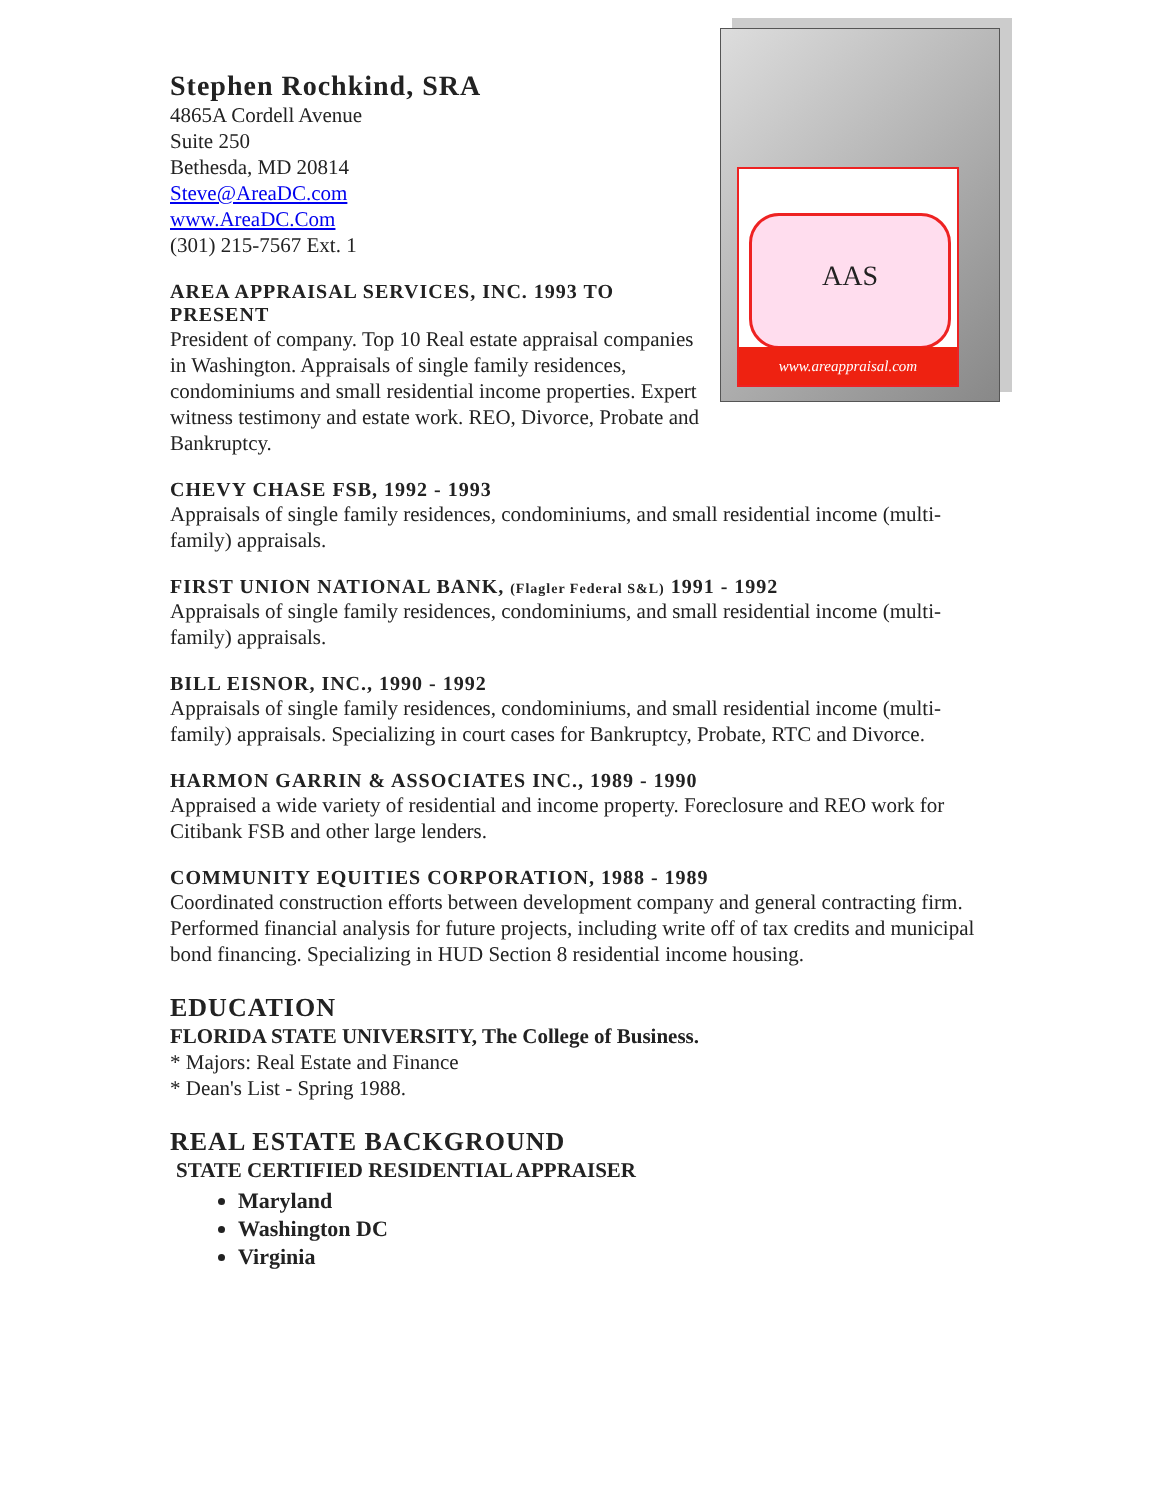AAS
www.areappraisal.com
Stephen Rochkind, SRA
4865A Cordell Avenue
Suite 250
Bethesda, MD 20814
Steve@AreaDC.com
www.AreaDC.Com
(301) 215-7567 Ext. 1
AREA APPRAISAL SERVICES, INC. 1993 TO PRESENT
President of company. Top 10 Real estate appraisal companies in Washington. Appraisals of single family residences, condominiums and small residential income properties. Expert witness testimony and estate work. REO, Divorce, Probate and Bankruptcy.
CHEVY CHASE FSB, 1992 - 1993
Appraisals of single family residences, condominiums, and small residential income (multi-family) appraisals.
FIRST UNION NATIONAL BANK, (Flagler Federal S&L) 1991 - 1992
Appraisals of single family residences, condominiums, and small residential income (multi-family) appraisals.
BILL EISNOR, INC., 1990 - 1992
Appraisals of single family residences, condominiums, and small residential income (multi-family) appraisals. Specializing in court cases for Bankruptcy, Probate, RTC and Divorce.
HARMON GARRIN & ASSOCIATES INC., 1989 - 1990
Appraised a wide variety of residential and income property. Foreclosure and REO work for Citibank FSB and other large lenders.
COMMUNITY EQUITIES CORPORATION, 1988 - 1989
Coordinated construction efforts between development company and general contracting firm. Performed financial analysis for future projects, including write off of tax credits and municipal bond financing. Specializing in HUD Section 8 residential income housing.
EDUCATION
FLORIDA STATE UNIVERSITY, The College of Business.
* Majors: Real Estate and Finance
* Dean's List - Spring 1988.
REAL ESTATE BACKGROUND
STATE CERTIFIED RESIDENTIAL APPRAISER
Maryland
Washington DC
Virginia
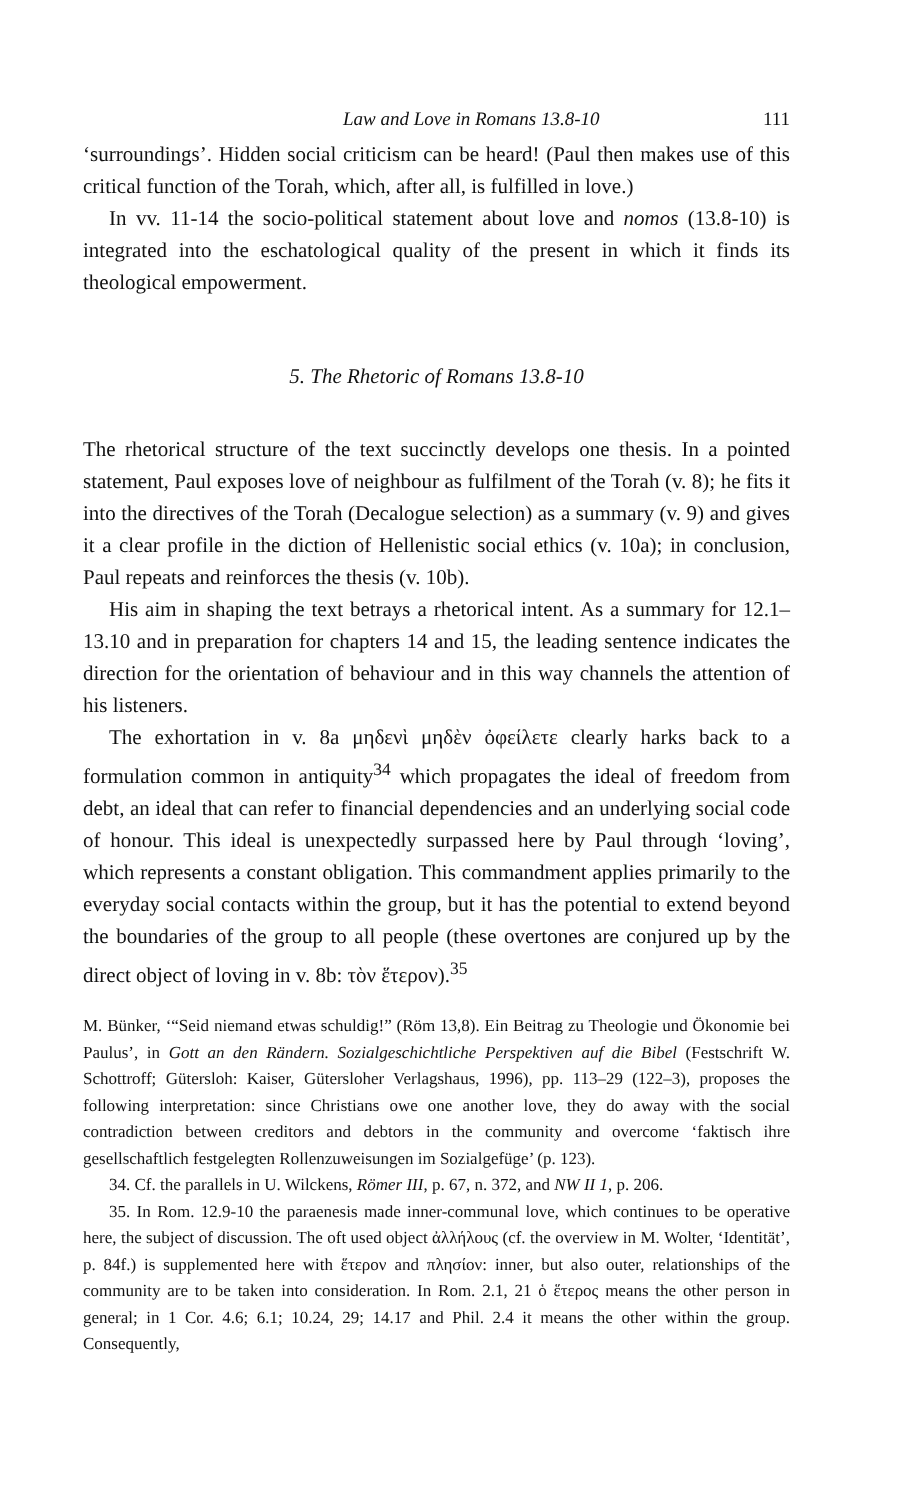Law and Love in Romans 13.8-10 111
‘surroundings’. Hidden social criticism can be heard! (Paul then makes use of this critical function of the Torah, which, after all, is fulfilled in love.)
In vv. 11-14 the socio-political statement about love and nomos (13.8-10) is integrated into the eschatological quality of the present in which it finds its theological empowerment.
5. The Rhetoric of Romans 13.8-10
The rhetorical structure of the text succinctly develops one thesis. In a pointed statement, Paul exposes love of neighbour as fulfilment of the Torah (v. 8); he fits it into the directives of the Torah (Decalogue selection) as a summary (v. 9) and gives it a clear profile in the diction of Hellenistic social ethics (v. 10a); in conclusion, Paul repeats and reinforces the thesis (v. 10b).
His aim in shaping the text betrays a rhetorical intent. As a summary for 12.1–13.10 and in preparation for chapters 14 and 15, the leading sentence indicates the direction for the orientation of behaviour and in this way channels the attention of his listeners.
The exhortation in v. 8a μηδενὶ μηδὲν ὀφείλετε clearly harks back to a formulation common in antiquity<sup>34</sup> which propagates the ideal of freedom from debt, an ideal that can refer to financial dependencies and an underlying social code of honour. This ideal is unexpectedly surpassed here by Paul through ‘loving’, which represents a constant obligation. This commandment applies primarily to the everyday social contacts within the group, but it has the potential to extend beyond the boundaries of the group to all people (these overtones are conjured up by the direct object of loving in v. 8b: τὸν ἕτερον).<sup>35</sup>
M. Bünker, ‘“Seid niemand etwas schuldig!” (Röm 13,8). Ein Beitrag zu Theologie und Ökonomie bei Paulus’, in Gott an den Rändern. Sozialgeschichtliche Perspektiven auf die Bibel (Festschrift W. Schottroff; Gütersloh: Kaiser, Gütersloher Verlagshaus, 1996), pp. 113–29 (122–3), proposes the following interpretation: since Christians owe one another love, they do away with the social contradiction between creditors and debtors in the community and overcome ‘faktisch ihre gesellschaftlich festgelegten Rollenzuweisungen im Sozialgefüge’ (p. 123).
34. Cf. the parallels in U. Wilckens, Römer III, p. 67, n. 372, and NW II 1, p. 206.
35. In Rom. 12.9-10 the paraenesis made inner-communal love, which continues to be operative here, the subject of discussion. The oft used object ἀλλήλους (cf. the overview in M. Wolter, ‘Identität’, p. 84f.) is supplemented here with ἕτερον and πλησίον: inner, but also outer, relationships of the community are to be taken into consideration. In Rom. 2.1, 21 ὁ ἕτερος means the other person in general; in 1 Cor. 4.6; 6.1; 10.24, 29; 14.17 and Phil. 2.4 it means the other within the group. Consequently,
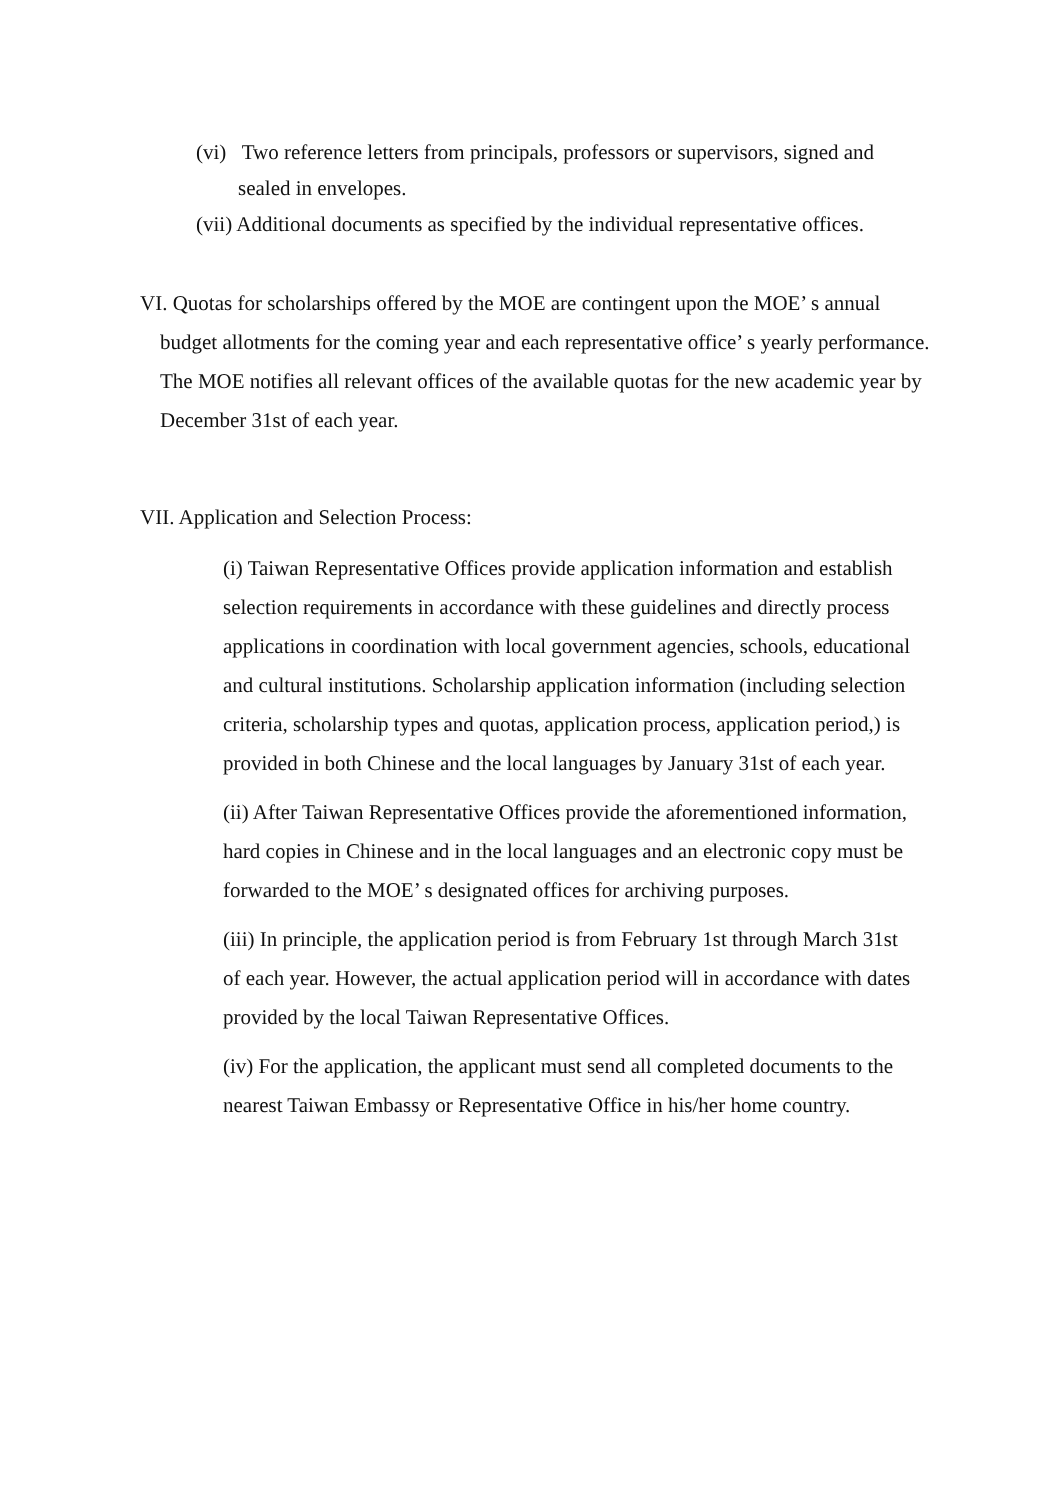(vi) Two reference letters from principals, professors or supervisors, signed and sealed in envelopes.
(vii) Additional documents as specified by the individual representative offices.
VI. Quotas for scholarships offered by the MOE are contingent upon the MOE’ s annual budget allotments for the coming year and each representative office’ s yearly performance. The MOE notifies all relevant offices of the available quotas for the new academic year by December 31st of each year.
VII. Application and Selection Process:
(i) Taiwan Representative Offices provide application information and establish selection requirements in accordance with these guidelines and directly process applications in coordination with local government agencies, schools, educational and cultural institutions. Scholarship application information (including selection criteria, scholarship types and quotas, application process, application period,) is provided in both Chinese and the local languages by January 31st of each year.
(ii) After Taiwan Representative Offices provide the aforementioned information, hard copies in Chinese and in the local languages and an electronic copy must be forwarded to the MOE’ s designated offices for archiving purposes.
(iii) In principle, the application period is from February 1st through March 31st of each year. However, the actual application period will in accordance with dates provided by the local Taiwan Representative Offices.
(iv) For the application, the applicant must send all completed documents to the nearest Taiwan Embassy or Representative Office in his/her home country.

::::::::

Task goal> In the records above, find the line with "President of company." and the line with "5. The Rhetoric of Romans 13.8-10". Write out exactly those lines and every one between, with no pictures and no other lines.

Exercise answer>
President of company. Top 10 Real estate appraisal companies in Washington. Appraisals of single family residences, condominiums and small residential income properties. Expert witness testimony and estate work. REO, Divorce, Probate and Bankruptcy.
CHEVY CHASE FSB, 1992 - 1993
Appraisals of single family residences, condominiums, and small residential income (multi-family) appraisals.
FIRST UNION NATIONAL BANK, (Flagler Federal S&L) 1991 - 1992
Appraisals of single family residences, condominiums, and small residential income (multi-family) appraisals.
BILL EISNOR, INC., 1990 - 1992
Appraisals of single family residences, condominiums, and small residential income (multi-family) appraisals. Specializing in court cases for Bankruptcy, Probate, RTC and Divorce.
HARMON GARRIN & ASSOCIATES INC., 1989 - 1990
Appraised a wide variety of residential and income property. Foreclosure and REO work for Citibank FSB and other large lenders.
COMMUNITY EQUITIES CORPORATION, 1988 - 1989
Coordinated construction efforts between development company and general contracting firm. Performed financial analysis for future projects, including write off of tax credits and municipal bond financing. Specializing in HUD Section 8 residential income housing.
EDUCATION
FLORIDA STATE UNIVERSITY, The College of Business.
* Majors: Real Estate and Finance
* Dean's List - Spring 1988.
REAL ESTATE BACKGROUND
STATE CERTIFIED RESIDENTIAL APPRAISER
Maryland
Washington DC
Virginia
Law and Love in Romans 13.8-10 111
‘surroundings’. Hidden social criticism can be heard! (Paul then makes use of this critical function of the Torah, which, after all, is fulfilled in love.)
In vv. 11-14 the socio-political statement about love and nomos (13.8-10) is integrated into the eschatological quality of the present in which it finds its theological empowerment.
5. The Rhetoric of Romans 13.8-10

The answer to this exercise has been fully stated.